Schwarz-grüne Koalition geplatzt
Vor drei Jahren schmiedeten die Eimsbütteler eine schwarz-grüne Koalition – sehr zum Ärger der SPD. Doch die schwarz-grüne Mehrheit pulverisierte sich schon bei dem Versuch, Gätgens durch die Grünen-Politikerin Katja Husen als Bezirksamtsleiterin zu ersetzen. Der inzwischen verstorbenen Husen fehlten in gleich zwei Wahlgängen jeweils drei Stimmen aus der Koalition. Grüne und CDU werfen sich bis heute gegenseitig vor, die Wahl verpatzt zu haben. 2021 verkündeten die Grünen das Ende der Koalition mit der CDU. Seitdem wird der Bezirk mit wechselnden Mehrheiten regiert.

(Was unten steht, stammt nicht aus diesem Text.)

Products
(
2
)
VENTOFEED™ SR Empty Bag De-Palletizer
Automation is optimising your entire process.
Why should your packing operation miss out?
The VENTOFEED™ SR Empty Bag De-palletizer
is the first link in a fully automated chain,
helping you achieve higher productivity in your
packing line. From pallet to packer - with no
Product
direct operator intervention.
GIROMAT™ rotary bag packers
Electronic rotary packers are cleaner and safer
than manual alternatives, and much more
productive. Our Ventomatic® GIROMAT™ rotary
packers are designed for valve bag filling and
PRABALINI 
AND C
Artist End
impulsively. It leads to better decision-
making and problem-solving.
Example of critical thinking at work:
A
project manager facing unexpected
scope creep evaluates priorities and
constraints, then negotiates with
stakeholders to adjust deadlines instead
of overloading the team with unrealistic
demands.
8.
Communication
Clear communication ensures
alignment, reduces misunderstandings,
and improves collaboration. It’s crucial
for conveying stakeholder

Ob die Grünen damit rechnen, nach der nächsten Bezirkswahl Ali Mir Agha 2024 als Bezirksamtschef durchzubringen, bleibt unklar. Selbst wenn sie 2024 wieder stärkste Fraktion werden sollten – mit der CDU und der SPD im Bezirk haben sie es sich nachhaltig versaut. Beide Fraktionen dürften keine tiefere Neigung verspüren, dem grünen Kandidaten zur Mehrheit zu verhelfen. Die Lage ist festgefahren, die Grünen könnten sich kräftig verzockt haben.